--- Start of Source ---
Scheduling Priority
Topic 33

Scheduling Priority

ProcessesScheduling

Every runnable process competes for the same CPUs, and the kernel scheduler — EEVDF (Earliest Eligible Virtual Deadline First), which replaced the Completely Fair Scheduler in kernel 6.6 and is what current Debian and Ubuntu kernels run — decides which one runs next. Scheduling priority is the set of knobs that bias that decision: the nice value (a number from −20 to 19) tilts a process's share of CPU time, and ionice does the equivalent for disk I/O. A high nice value means "be polite, let others go first"; a low one means "I am more important than the default."

The thing to fix in your head first is what these knobs do not do. nice is not a cap or a quota — it changes proportions only when there is contention. A niced-to-19 batch job on an otherwise idle box still consumes a whole core, because nobody else wants it. The payoff comes under load: niceness is how you keep a nightly rsync or a video transcode from starving the interactive service that pays the bills, without suspending the batch job entirely.
--- End of Source ---
### Problems and tasks
A – Answer these from the scheduling priority page:
(i) Which scheduler did EEVDF replace, and in which kernel version?
(ii) What range of numbers can the nice value take?
(iii) On an otherwise idle box, how much CPU does a batch job niced to 19 still consume?
B – Write out the scheduling priority page word for word from "The thing to" to "batch job entirely.".
--- Start of Information given ---
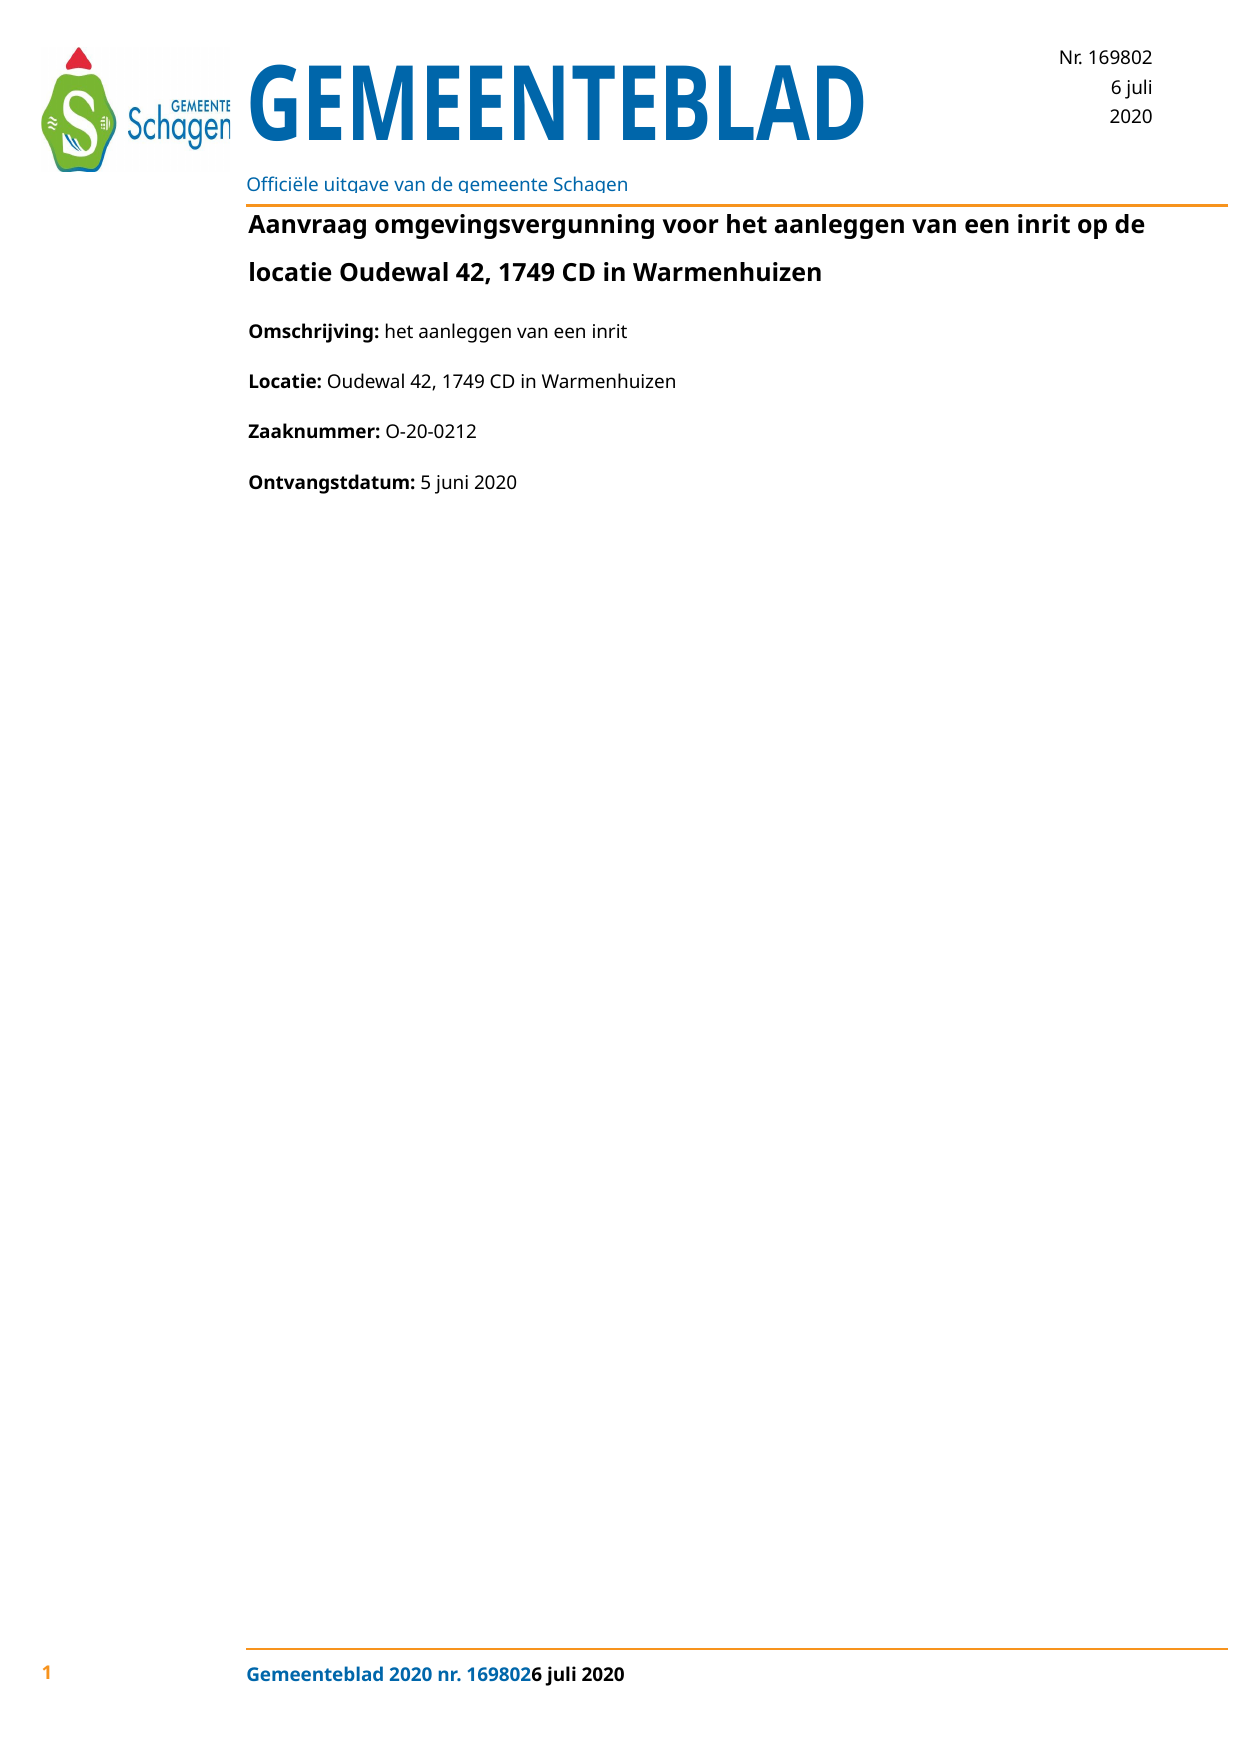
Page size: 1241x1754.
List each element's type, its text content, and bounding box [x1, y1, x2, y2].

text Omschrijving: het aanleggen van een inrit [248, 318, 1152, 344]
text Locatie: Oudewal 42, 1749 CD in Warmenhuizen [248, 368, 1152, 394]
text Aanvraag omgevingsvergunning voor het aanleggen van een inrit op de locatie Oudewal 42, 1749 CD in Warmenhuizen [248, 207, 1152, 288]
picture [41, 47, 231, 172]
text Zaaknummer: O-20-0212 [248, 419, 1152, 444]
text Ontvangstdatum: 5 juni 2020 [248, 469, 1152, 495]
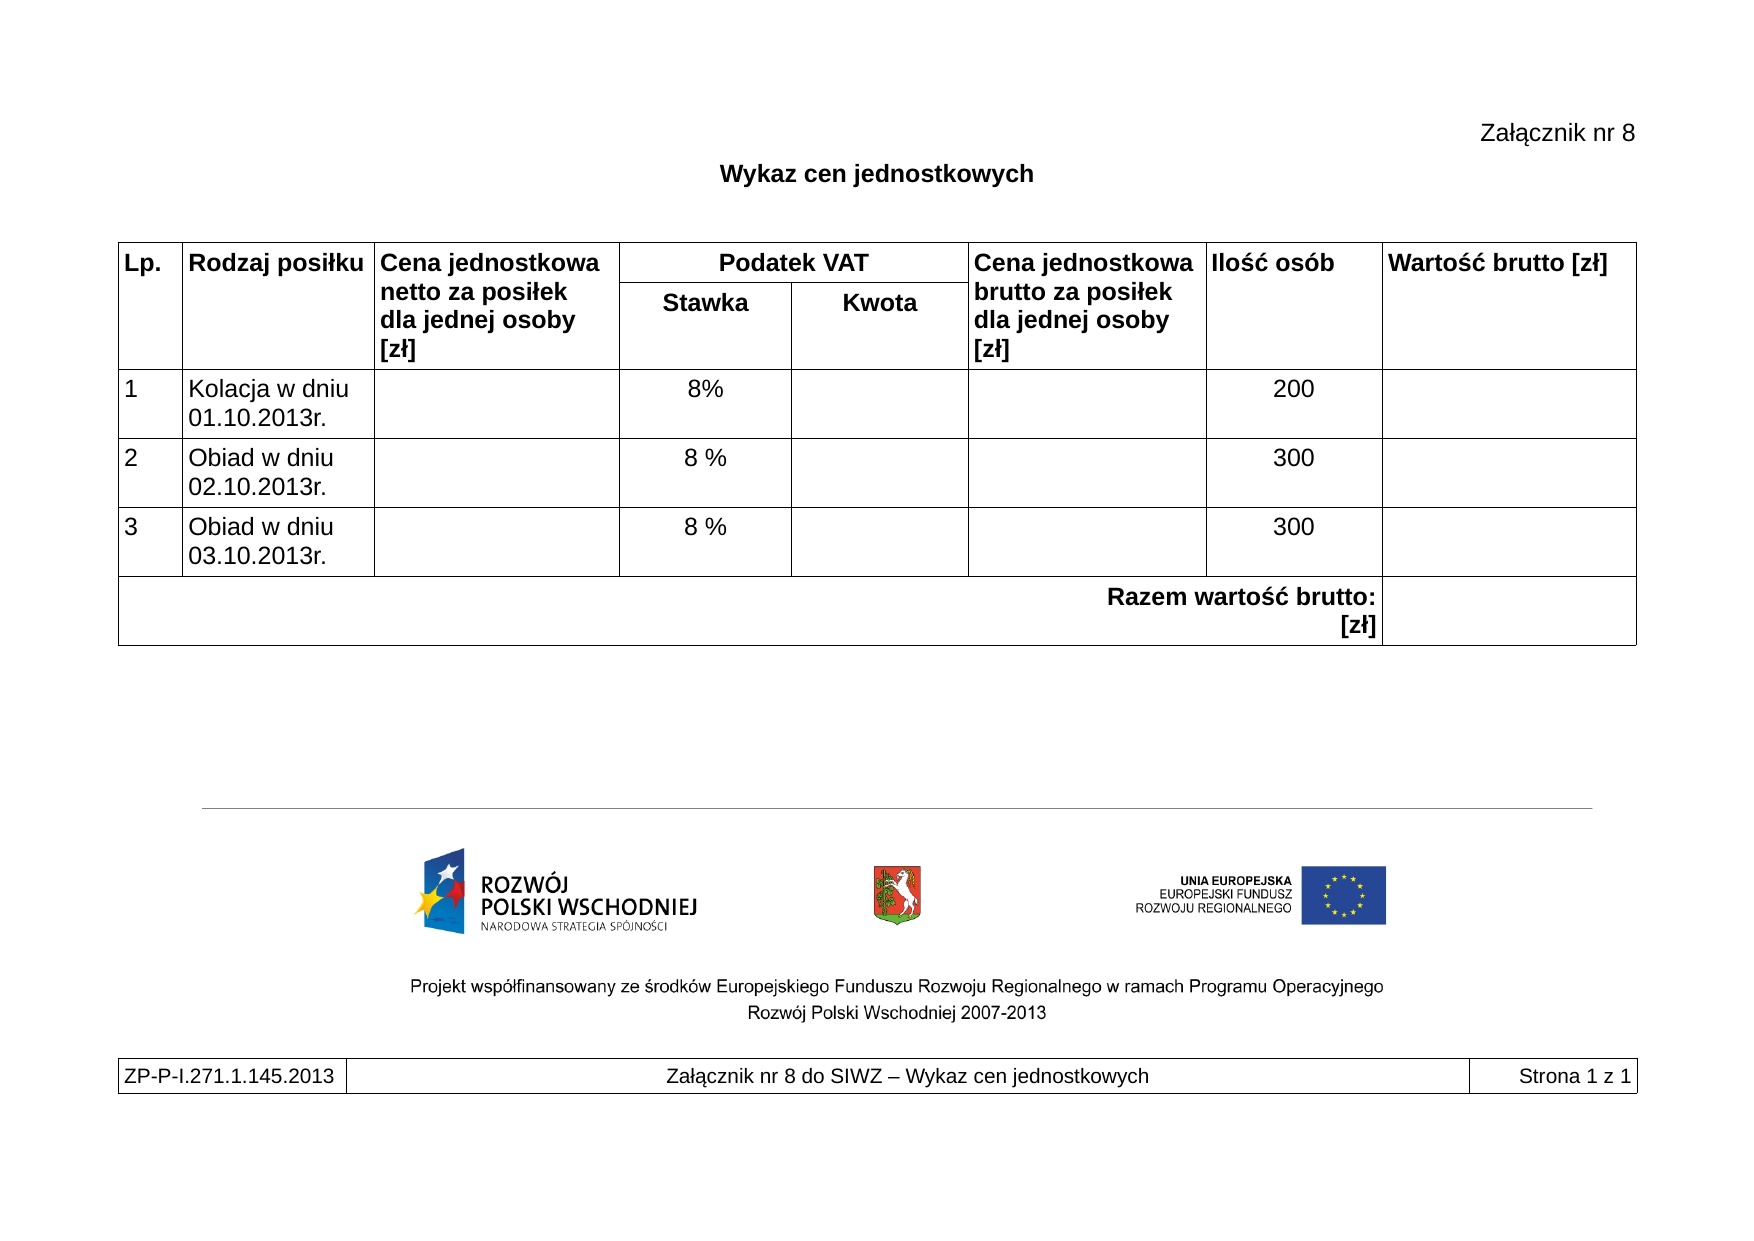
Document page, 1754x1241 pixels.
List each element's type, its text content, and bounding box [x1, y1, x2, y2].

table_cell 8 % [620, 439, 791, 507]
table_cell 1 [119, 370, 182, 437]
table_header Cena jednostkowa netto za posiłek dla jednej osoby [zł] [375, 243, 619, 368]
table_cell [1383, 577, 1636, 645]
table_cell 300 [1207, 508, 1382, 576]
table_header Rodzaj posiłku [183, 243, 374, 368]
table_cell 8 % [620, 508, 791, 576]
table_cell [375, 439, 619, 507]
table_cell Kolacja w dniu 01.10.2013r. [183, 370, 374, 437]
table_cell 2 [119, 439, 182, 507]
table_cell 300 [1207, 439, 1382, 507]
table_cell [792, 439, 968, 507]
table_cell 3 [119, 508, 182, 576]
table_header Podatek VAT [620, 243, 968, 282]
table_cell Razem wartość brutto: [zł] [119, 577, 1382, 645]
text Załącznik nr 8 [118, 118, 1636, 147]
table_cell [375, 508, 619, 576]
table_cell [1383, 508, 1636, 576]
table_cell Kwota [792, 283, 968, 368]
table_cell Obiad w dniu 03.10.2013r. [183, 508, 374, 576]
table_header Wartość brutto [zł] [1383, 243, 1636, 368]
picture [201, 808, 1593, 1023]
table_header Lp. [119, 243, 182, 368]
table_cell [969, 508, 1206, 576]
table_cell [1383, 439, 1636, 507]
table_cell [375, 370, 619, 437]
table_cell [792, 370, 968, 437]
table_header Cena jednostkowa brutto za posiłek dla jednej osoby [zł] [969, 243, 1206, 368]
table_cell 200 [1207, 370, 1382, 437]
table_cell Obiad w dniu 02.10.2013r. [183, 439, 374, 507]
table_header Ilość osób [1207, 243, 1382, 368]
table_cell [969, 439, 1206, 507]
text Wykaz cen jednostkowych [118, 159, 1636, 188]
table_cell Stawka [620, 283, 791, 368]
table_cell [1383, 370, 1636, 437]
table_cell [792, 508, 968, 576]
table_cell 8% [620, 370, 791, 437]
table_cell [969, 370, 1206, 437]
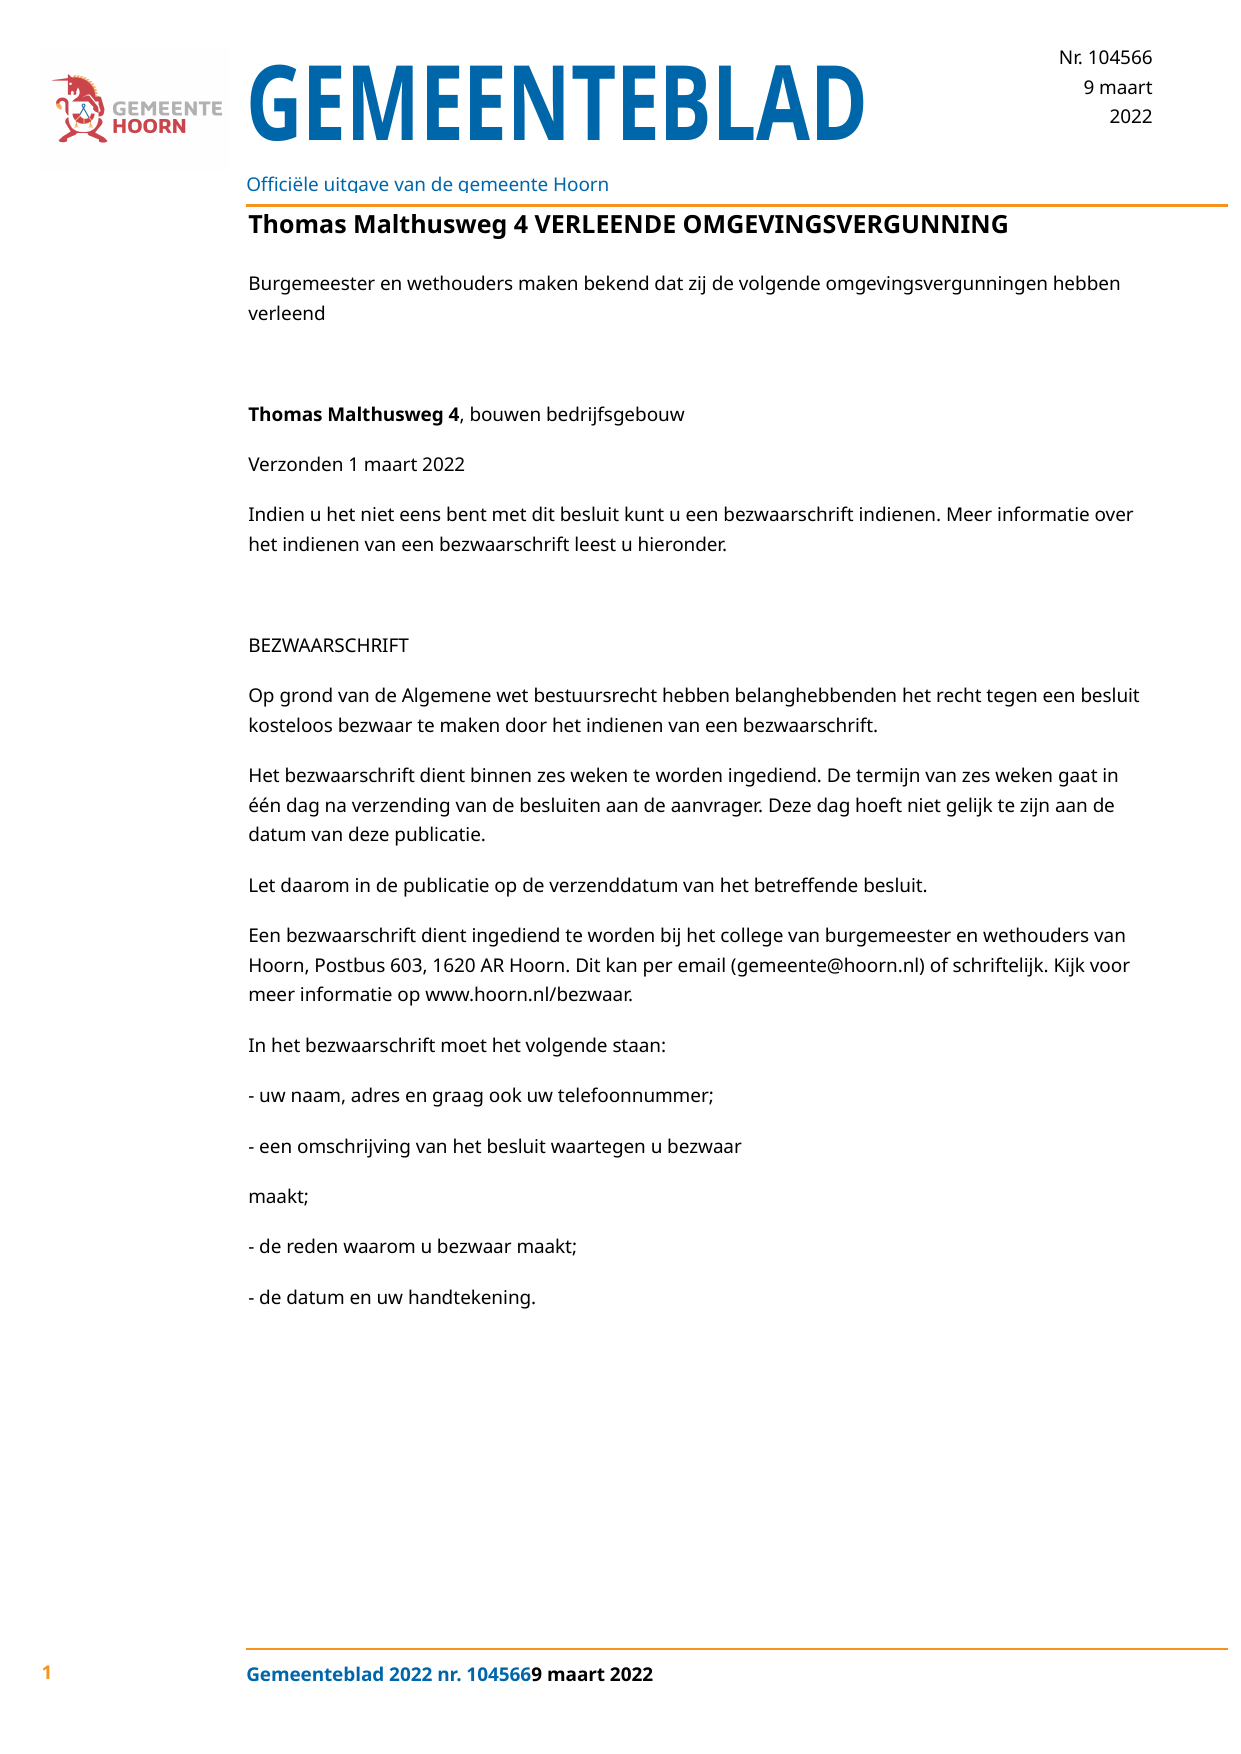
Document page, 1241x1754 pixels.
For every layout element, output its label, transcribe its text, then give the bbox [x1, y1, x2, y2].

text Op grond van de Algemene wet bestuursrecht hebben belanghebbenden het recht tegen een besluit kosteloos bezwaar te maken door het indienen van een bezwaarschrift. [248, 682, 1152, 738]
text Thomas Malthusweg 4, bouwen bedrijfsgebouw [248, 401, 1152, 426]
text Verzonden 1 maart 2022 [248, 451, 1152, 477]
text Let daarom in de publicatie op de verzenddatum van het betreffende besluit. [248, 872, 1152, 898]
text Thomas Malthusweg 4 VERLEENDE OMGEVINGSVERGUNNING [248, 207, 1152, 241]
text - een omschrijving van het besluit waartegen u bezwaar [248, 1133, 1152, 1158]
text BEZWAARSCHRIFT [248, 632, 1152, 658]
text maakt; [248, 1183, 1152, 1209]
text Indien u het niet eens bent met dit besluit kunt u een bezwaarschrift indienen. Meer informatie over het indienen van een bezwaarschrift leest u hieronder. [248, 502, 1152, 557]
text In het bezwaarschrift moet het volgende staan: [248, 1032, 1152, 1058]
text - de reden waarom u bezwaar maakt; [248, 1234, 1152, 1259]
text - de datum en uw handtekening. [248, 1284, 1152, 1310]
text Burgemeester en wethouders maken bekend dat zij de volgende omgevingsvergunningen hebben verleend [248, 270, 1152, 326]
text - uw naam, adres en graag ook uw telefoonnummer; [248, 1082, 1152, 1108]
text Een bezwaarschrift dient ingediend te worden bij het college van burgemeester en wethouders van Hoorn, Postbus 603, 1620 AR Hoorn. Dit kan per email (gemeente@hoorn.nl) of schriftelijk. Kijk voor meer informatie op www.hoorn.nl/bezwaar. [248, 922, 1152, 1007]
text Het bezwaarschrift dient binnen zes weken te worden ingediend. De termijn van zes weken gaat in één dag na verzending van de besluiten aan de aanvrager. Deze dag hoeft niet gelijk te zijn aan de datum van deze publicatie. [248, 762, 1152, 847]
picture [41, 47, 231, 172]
--- End of Information given ---
### Results
A –
(i) The Completely Fair Scheduler, in kernel 6.6.
(ii) From −20 to 19.
(iii) A whole core.

B –
The thing to fix in your head first is what these knobs do not do. nice is not a cap or a quota — it changes proportions only when there is contention. A niced-to-19 batch job on an otherwise idle box still consumes a whole core, because nobody else wants it. The payoff comes under load: niceness is how you keep a nightly rsync or a video transcode from starving the interactive service that pays the bills, without suspending the batch job entirely.